◆ ИСХОДНЫЙ ДОКУМЕНТ ◆
═══

Итак, новое социально-критическое движение могли составить только люди, выпавшие из господствующих форм социальных связей, и потому могущие стать носителями новых культурных ценностей. История человечества полна подобных попыток самоорганизаций сообществ, противостоящих господствующим классам, религии и идеологии, но все они — от иудейских пророков и сект ранних христиан до фаланстеров последователей Фурье — имели локальный, эскапистский и декларативный характер. Так происходило потому, что “слишком далеки были они от народа”, и потребности последнего не поспевали за развитием потребностей этих выдающихся маргиналов. Требовались десятилетия или даже века, чтобы социальные программы последних стали предметом политической воли миллионов. Как это случилось с декабристами, устроившими первый в истории своей страны “бунт сытых” и предвосхитившими 1861 год. Инсургенты середины ХХ века так же ушли из господствующих социальных связей, дабы создать свои собственные, однако, уход их был совершен в иных технологических и психологических условиях. Потребности самого общества, а, конкретнее, преобладавшего в нем после социальных реформ “среднего класса”, стремительно менялись в том же направлении “хочу!”, а конкретнее — преформированного потребления. Шоу-бизнес эту эволюцию рыночного спроса очень быстро понял и предоставил в пользование творцов новой культуры средства общемировой коммуникации. Благодаря этому андеграунд обрел возможность выразить себя, не отстраняясь напрочь от связей общекультурных, трансформируя их сообразно своим представлениям и, вместе с тем, испытывая обратное влияние внешнего социума. “Утопия”, хоть на ограниченный срок, обрела возможность стать реальностью, — действительно воздействовать на общемировой социальный и, в особенности, культурный процесс. И это произошло не в 1917 году, как уверяли большевики, а потом их идейные оппоненты, только подставившие к “утопии” противоположный знак. Это случилось в 1960-тые года ХХ столетия в условиях якобы “нормально развивающегося западного капитализма”.

═══

◆ ИЗВЛЕЧЁННЫЕ ДАННЫЕ ◆
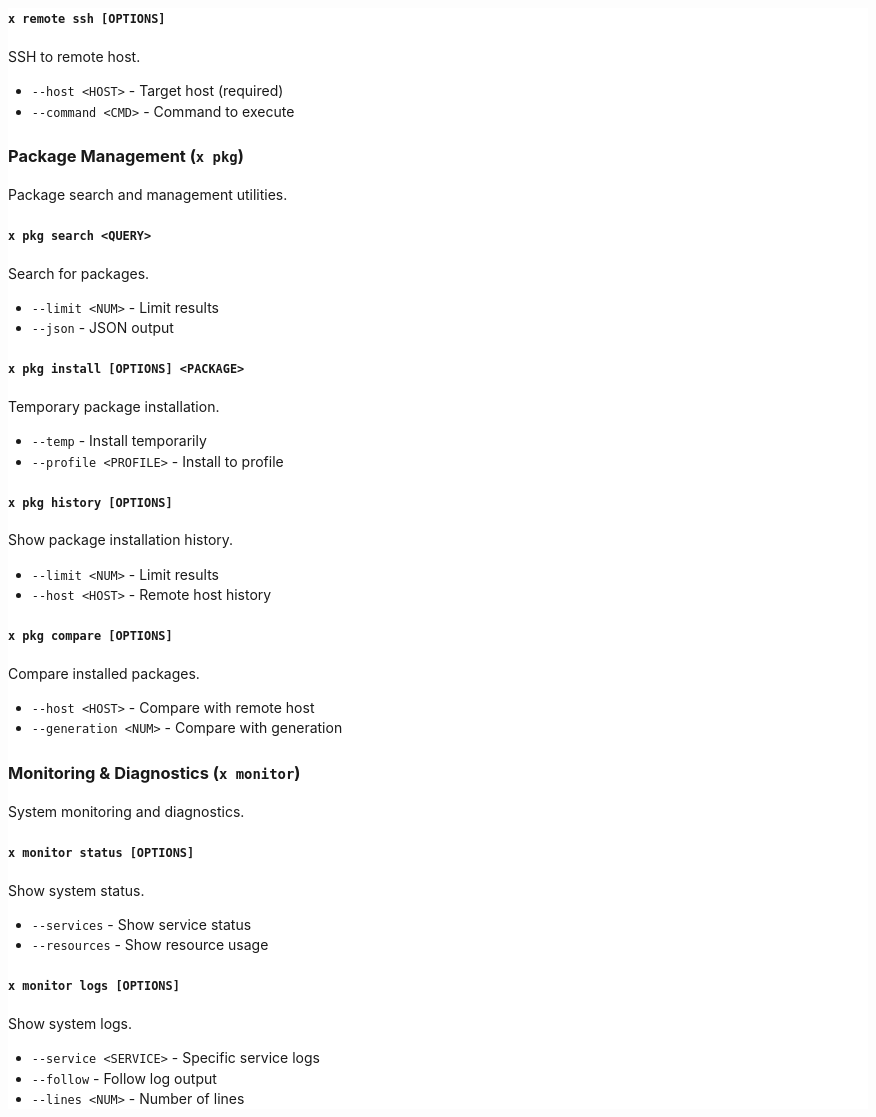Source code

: #### `x remote ssh [OPTIONS]`

SSH to remote host.

- `--host <HOST>` - Target host (required)
- `--command <CMD>` - Command to execute

### Package Management (`x pkg`)

Package search and management utilities.

#### `x pkg search <QUERY>`

Search for packages.

- `--limit <NUM>` - Limit results
- `--json` - JSON output

#### `x pkg install [OPTIONS] <PACKAGE>`

Temporary package installation.

- `--temp` - Install temporarily
- `--profile <PROFILE>` - Install to profile

#### `x pkg history [OPTIONS]`

Show package installation history.

- `--limit <NUM>` - Limit results
- `--host <HOST>` - Remote host history

#### `x pkg compare [OPTIONS]`

Compare installed packages.

- `--host <HOST>` - Compare with remote host
- `--generation <NUM>` - Compare with generation

### Monitoring & Diagnostics (`x monitor`)

System monitoring and diagnostics.

#### `x monitor status [OPTIONS]`

Show system status.

- `--services` - Show service status
- `--resources` - Show resource usage

#### `x monitor logs [OPTIONS]`

Show system logs.

- `--service <SERVICE>` - Specific service logs
- `--follow` - Follow log output
- `--lines <NUM>` - Number of lines
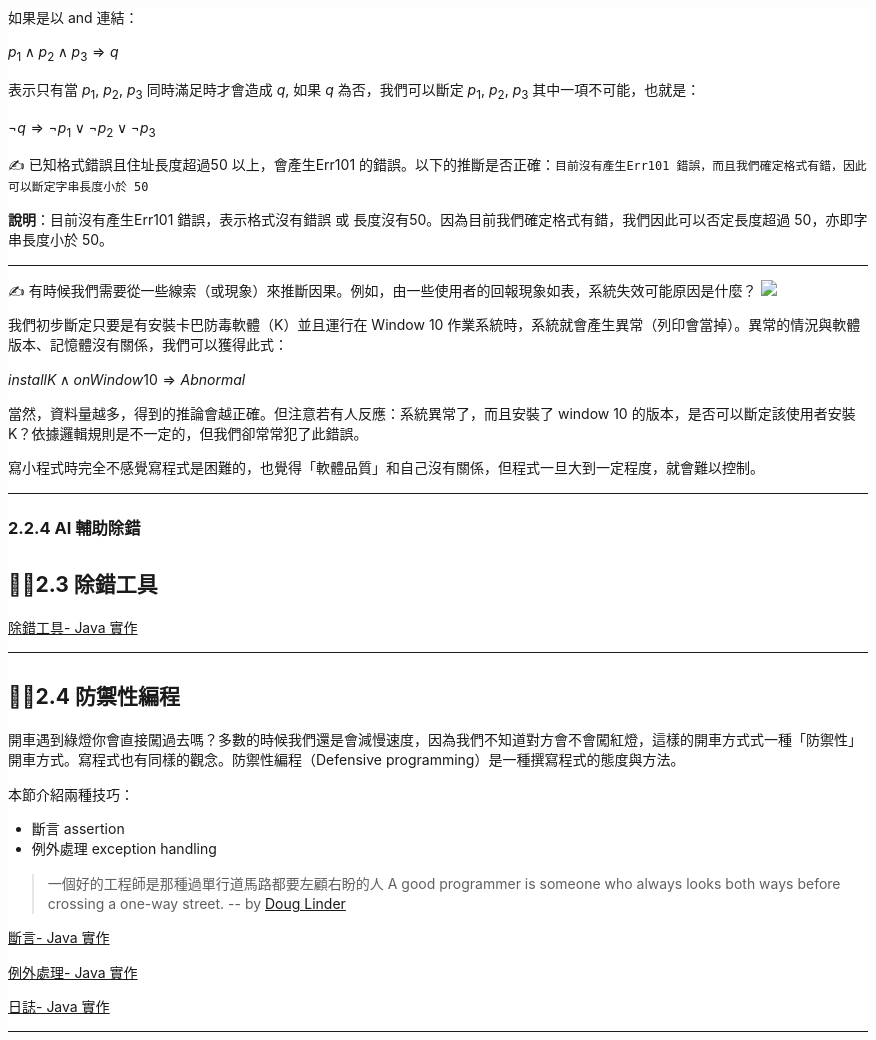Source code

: 如果是以 and 連結：

$p_1 \wedge p_2 \wedge p_3 \Rightarrow q$

表示只有當 $p_1$, $p_2$, $p_3$ 同時滿足時才會造成 $q$, 如果 $q$ 為否，我們可以斷定 $p_1$, $p_2$, $p_3$ 其中一項不可能，也就是：

$\neg q \Rightarrow  \neg p_1 \vee \neg p_2 \vee \neg p_3$

✍️ 已知格式錯誤且住址長度超過50 以上，會產生Err101 的錯誤。以下的推斷是否正確：`目前沒有產生Err101 錯誤，而且我們確定格式有錯，因此可以斷定字串長度小於 50`

**說明**：目前沒有產生Err101 錯誤，表示格式沒有錯誤 或 長度沒有50。因為目前我們確定格式有錯，我們因此可以否定長度超過 50，亦即字串長度小於 50。

---

✍️ 有時候我們需要從一些線索（或現象）來推斷因果。例如，由一些使用者的回報現象如表，系統失效可能原因是什麼？
<img src="https://hackmd.io/_uploads/r1nWioKAh.png" width="250">

我們初步斷定只要是有安裝卡巴防毒軟體（K）並且運行在 Window 10 作業系統時，系統就會產生異常（列印會當掉）。異常的情況與軟體版本、記憶體沒有關係，我們可以獲得此式：

$installK \wedge onWindow10 \Rightarrow Abnormal$

當然，資料量越多，得到的推論會越正確。但注意若有人反應：系統異常了，而且安裝了 window 10 的版本，是否可以斷定該使用者安裝 K？依據邏輯規則是不一定的，但我們卻常常犯了此錯誤。

寫小程式時完全不感覺寫程式是困難的，也覺得「軟體品質」和自己沒有關係，但程式一旦大到一定程度，就會難以控制。

---

### 2.2.4 AI 輔助除錯

## 🧑‍💻2.3 除錯工具

[除錯工具- Java 實作](https://github.com/nlhsueh/sw-testing24/blob/main/lab/u01_debug/lab_debug.md)

---

## 🧑‍💻2.4 防禦性編程

開車遇到綠燈你會直接闖過去嗎？多數的時候我們還是會減慢速度，因為我們不知道對方會不會闖紅燈，這樣的開車方式式一種「防禦性」開車方式。寫程式也有同樣的觀念。防禦性編程（Defensive programming）是一種撰寫程式的態度與方法。

本節介紹兩種技巧：

* 斷言 assertion
* 例外處理 exception handling

> 一個好的工程師是那種過單行道馬路都要左顧右盼的人
> A good programmer is someone who always looks both ways before crossing a one-way street. 
> -- by [Doug Linder](https://en.wikipedia.org/wiki/Doug_Linder)

[斷言- Java 實作](https://github.com/nlhsueh/sw-testing24/blob/main/lab/u02_preventive/lab_assert.md)

[例外處理- Java 實作](https://github.com/nlhsueh/sw-testing24/blob/main/lab/u02_preventive/lab_exception.md)

[日誌- Java 實作](https://github.com/nlhsueh/sw-testing24/blob/main/lab/u02_preventive/lab_log.md)

---
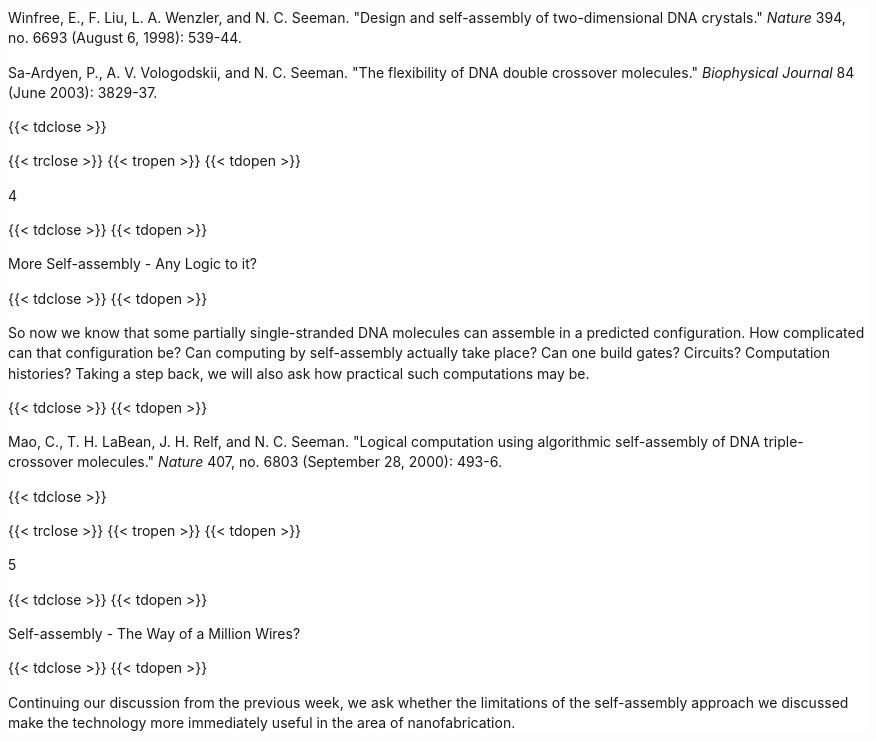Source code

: 
Winfree, E., F. Liu, L. A. Wenzler, and N. C. Seeman. "Design and self-assembly of two-dimensional DNA crystals." _Nature_ 394, no. 6693 (August 6, 1998): 539-44.

Sa-Ardyen, P., A. V. Vologodskii, and N. C. Seeman. "The flexibility of DNA double crossover molecules." _Biophysical Journal_ 84 (June 2003): 3829-37.


{{< tdclose >}}

{{< trclose >}}
{{< tropen >}}
{{< tdopen >}}


4


{{< tdclose >}}
{{< tdopen >}}


More Self-assembly - Any Logic to it?


{{< tdclose >}}
{{< tdopen >}}


So now we know that some partially single-stranded DNA molecules can assemble in a predicted configuration. How complicated can that configuration be? Can computing by self-assembly actually take place? Can one build gates? Circuits? Computation histories? Taking a step back, we will also ask how practical such computations may be.


{{< tdclose >}}
{{< tdopen >}}


Mao, C., T. H. LaBean, J. H. Relf, and N. C. Seeman. "Logical computation using algorithmic self-assembly of DNA triple-crossover molecules." _Nature_ 407, no. 6803 (September 28, 2000): 493-6.


{{< tdclose >}}

{{< trclose >}}
{{< tropen >}}
{{< tdopen >}}


5


{{< tdclose >}}
{{< tdopen >}}


Self-assembly - The Way of a Million Wires?


{{< tdclose >}}
{{< tdopen >}}


Continuing our discussion from the previous week, we ask whether the limitations of the self-assembly approach we discussed make the technology more immediately useful in the area of nanofabrication.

═══

◆ РАБОЧЕЕ ЗАДАНИЕ ◆
Продолжите текст о новом социально-критическом движении и андеграунде 1960-х годов, начав сразу после его последнего предложения.

◆ ОТВЕТ НА ЗАДАНИЕ ◆
Причем, андеграунд в своей социальной и художественной практике оппонировал не только буржуазной культуре, но и реальной культуре труда, “специфически выдрессированной силе человека” (К. Маркс). Промышленный пролетариат к тому времени уже вписался в господствующие социальные структуры и только в глазах сталинских догматиков являлся носителем социальной альтернативы. Конечно, критика труда не была теоретически, научно осмысленна андеграундом и осталась только бессознательной интенцией его искусства и образа жизни. Но даже в такой неразвитой форме она открывала новые перспективы духовного развития и являлась подлинным открытием.
С этих пор все формы общественного сознания, ищущие свое обоснование в прошлом, которое является не более чем действительностью человека труда, на самом деле находят в своих предпосылках лишь собственное опровержение, поскольку сама современность опровергает их истоки. По этой причине для критики этих идеологий, религий, теорий (совокупность которых можно назвать для краткости идеологиями труда), достаточно просто указать на то, что они сами о себе говорят. Их смысловая исчерпанность уже столь велика, что подтверждается их собственным самопознанием. Так происходит их теоретическое снятие. Самоопределение здесь тождественно самоопровержению, подобно тому, как это может случиться с иным антисемитом, внимательно познакомившимся со своей генеалогией.
В этом саморазоблачении идеологий труда их критика так же находит свое завершение.
Неприятие социального мира теперь уже исходило не из неудовлетворенной “материальной” потребности, как в прежние времена, а из нового источника — осознанной неудовлетворенной потребности в осмысленном существовании. Человечество познало проблему смысла жизни как свою жизненную проблему. Ощущение и осознание утраты смысла жизни стало поистине массовым бедствием.
Формой протеста против отчужденных социальных институтов и спасения от их господства стал особый образ жизни, в котором доминировала спонтанность проживания как наивысшая ценность. Создание многочисленных, но замкнутых островков “экзистенциального спасения”, в которых разворачивался подобный образ жизни, всецело воплощало решение исторической задачи андеграунда. Выражением жизненного опыта, накопленного в них, явилось новое искусство, обычно называемое рок-культурой, но на деле включающей в себя помимо чисто музыкального, еще и литературный, изобразительный и драматургический элементы.
Но акцентирование музыки само по себе знаменательно, тем более что новая культура зародилась как не музыкальное, а литературное движение битников. Это произошло в конце 50-тых годов в Калифорнии. 13
Каждая эпоха имеет свои специфические формы самовыражения. Раннеклассовое общество проявляло свой дух в эпическом сказании, эпоха Просвещения — в философском трактате, девятнадцатый век — в романе. ХХ столетие, пожалуй, наиболее последовательно и адекватно выразило себя в музыке. При чем, эта музыка была особого свойства.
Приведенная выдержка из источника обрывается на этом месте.